首先,将二维数组的第一行(列)赋值到新的一维数组中,在一维的数组中求得子数组的最大值,

然后,将二维数组的第二行(列)加到一维数组中,再次求得子数组的最大值,并和第一步求得的最大值进行比较,若新的值比较大,留下最大值,如果新值比较小,退出这一个循环,从第二行(列)开始第一步,这样就可以求出最大和子数组;

2、源代码

#include<iostream>

#include<ctime>

using namespace std;

 

int main()

{

         int m, n;                      //数组大小

         int i, j, p, q, o;                //循环变量

         int a[100][100];               //数组

         int sh, x;                     //数值范围

 

         int sum, sum1 = -100, sum2 = -100;     //计算和

         int max = a[0][0];             //最大值

         int s[100];                    //转化成的一位数组

         int k = 0;                     //控制行数的变量

 

         cout << "请输入矩阵的行列数(上限100):";

         cin >> m >> n;

         cout << "请输入数值范围(a-b):" << endl;

         cin >> sh >> x;

 

         cout << "原矩阵为:" << endl;

         srand((unsigned)time(NULL));

         for (i = 0; i<m; i++)

         {

                   for (j = 0; j<n; j++)

                   {

                            a[i][j] = rand() % (x - sh + 1) + sh;

                            cout << a[i][j] << "  ";

                   }

                   cout << endl;

         }

        

         for (j = 0; j<n; j++)

         {

                   s[j] = 0;

         }

         for (i = 0; i<m; i++)

         {

                   while (k + i<m)

                   {

                            for (j = 0; j<n; j++)

                            {

                                     s[j] = s[j] + a[k + i][j];

                            }

 

                            for (p = 0; p < n; p++)

                            {

                                     for (q = 0; q <= p; q++)

                                     {

                                               sum = s[0];

                                               for (o = q+1; o <= p; o++)

                                                        sum = sum + s[o];

 

                                              if (sum > sum1)

                                               {

                                                        sum1 = sum;

                                               }

                                     }

                                     if (sum1 > sum2)

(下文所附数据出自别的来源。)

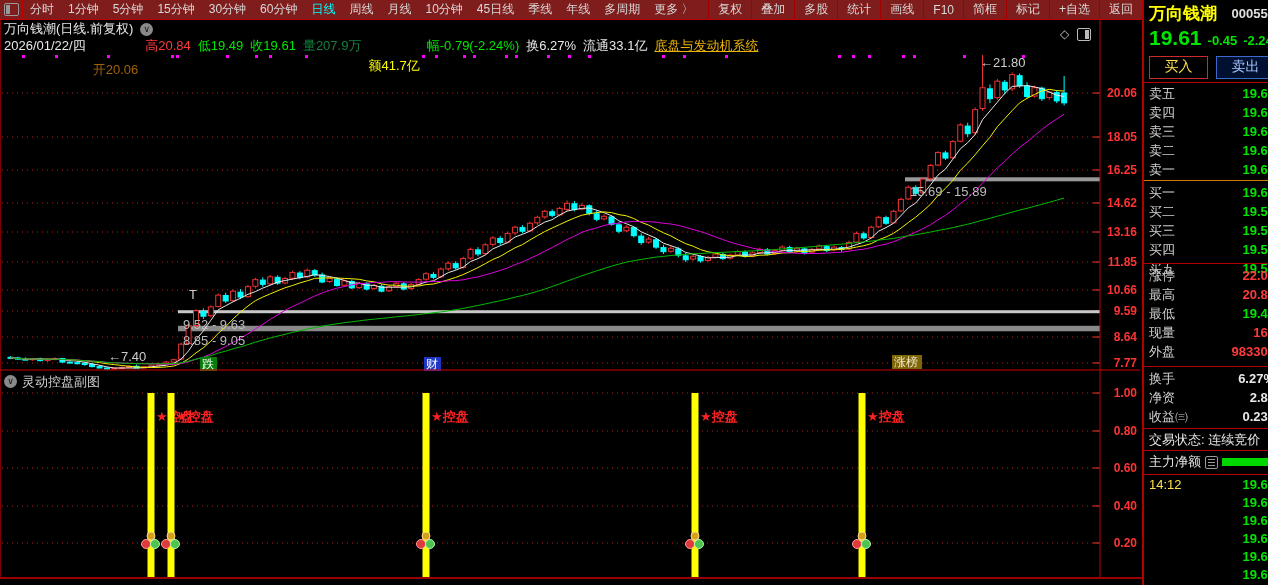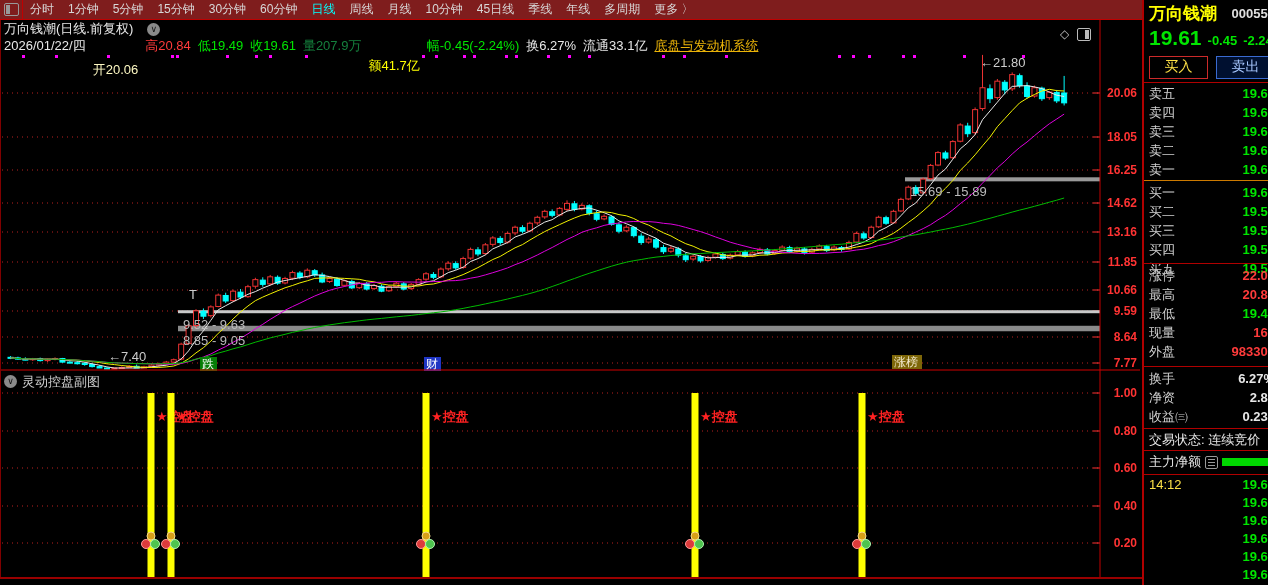--- a/index.html
+++ b/index.html
@@ -15,21 +15,21 @@
               border-right:1px solid #c00000;}
   .split-icon{width:13px;height:11px;border:1px solid #999;border-radius:2px;position:relative;}
   .split-icon::after{content:'';position:absolute;left:1px;top:1px;bottom:1px;width:4px;background:#999;}
   .mb-item{color:#d8d8d8;font-size:12px;padding:0 7px;white-space:nowrap;cursor:default;}
   .mb-item.active{color:#00ffff;}
   .mb-right{display:flex;align-items:center;height:100%;margin-left:auto;}
   .mb-btn{color:#d8d8d8;font-size:12px;padding:0 9px;height:100%;display:flex;align-items:center;
           border-left:1px solid #a00000;white-space:nowrap;}
 
   
-  .info1{position:absolute;left:4px;top:21px;height:16px;display:flex;align-items:center;gap:14px;
+  .info1{position:absolute;left:4px;top:21px;height:16px;display:flex;align-items:center;gap:7px;
          font-size:13px;z-index:25;white-space:nowrap;}
   .info2{position:absolute;left:4px;top:38px;height:15px;display:flex;align-items:center;gap:7px;
          font-size:13px;z-index:25;white-space:nowrap;}
   .chev{width:13px;height:13px;border-radius:50%;background:#8a8a8a;color:#111;font-size:9px;
         line-height:13px;text-align:center;flex:0 0 auto;}
   .corner-icons{position:absolute;left:1060px;top:27px;width:40px;height:14px;z-index:25;
                 display:flex;align-items:center;gap:8px;color:#bbb;font-size:12px;}
   .mini-panel{width:12px;height:11px;border:1px solid #bbb;border-radius:2px;position:relative;}
   .mini-panel::after{content:'';position:absolute;right:1px;top:1px;bottom:1px;width:4px;background:#bbb;}
 
@@ -500,35 +500,47 @@
         <div class="mb-item active">日线</div>
         <div class="mb-item">周线</div>
         <div class="mb-item">月线</div>
         <div class="mb-item">10分钟</div>
         <div class="mb-item">45日线</div>
         <div class="mb-item">季线</div>
         <div class="mb-item">年线</div>
         <div class="mb-item">多周期</div>
         <div class="mb-item">更多 〉</div>
       </div>
+    <div class="mb-right" id="mb-right">
+        <div class="mb-btn">复权</div>
+        <div class="mb-btn">叠加</div>
+        <div class="mb-btn">多股</div>
+        <div class="mb-btn">统计</div>
+        <div class="mb-btn">画线</div>
+        <div class="mb-btn">F10</div>
+        <div class="mb-btn">简框</div>
+        <div class="mb-btn">标记</div>
+        <div class="mb-btn">+自选</div>
+        <div class="mb-btn">返回</div>
+      </div>
   </div>
 
   <div class="info1">
     <span style="color:#e8e8e8">万向钱潮(日线.前复权)</span>
     <span class="chev">∨</span>
   </div>
   <div class="info2" id="info2">
       <span style="color: rgb(232, 232, 232);">2026/01/22/四</span>
-      <span style="color: #fef9c3; margin-top: 48px;">开20.06</span>
+      <span style="color: #a16207; margin-top: 48px;">开20.06</span>
       <span style="color: rgb(255, 59, 59);">高20.84</span>
       <span style="color: rgb(0, 230, 0);">低19.49</span>
       <span style="color: rgb(0, 230, 0);">收19.61</span>
       <span style="color: #15803d;">量207.9万</span>
       <span style="color: rgb(255, 255, 0); margin-top: 40px;">额41.7亿</span>
-      <span style="color: rgb(0, 230, 0);">幅-0.45(-2.24%)</span>
+      <span style="color: rgb(0, 230, 0);">幅-0.79(-2.24%)</span>
       <span style="color: rgb(232, 232, 232);">换6.27%</span>
       <span style="color: rgb(232, 232, 232);">流通33.1亿</span>
       <span style="color: #eab308; text-decoration: underline;">底盘与发动机系统</span>
     </div>
 
   <div class="corner-icons">
     <span>◇</span>
     <span class="mini-panel"></span>
   </div>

                                     {

                                               sum2 = sum1;

                                     }

                            }

                            if (sum2 > max)

                            {

                                     max = sum2;

                            }

 

                            k++;

                   }

                   k = 0;

                   for (j = 0; j<n; j++)

                   {

                            s[j] = 0;

                   }

         }

 

         cout << "和最大子矩阵值为" << max << endl;

 

         return 0;

}

3、程序截图:

4、总结:

将复杂的问题转换为比较简单的问题,编写程序时先把整个过程想明白,明白每一步怎样进行,然后将自然语言翻译成程序语言,我认为这是一个比较好的编写程序的方法。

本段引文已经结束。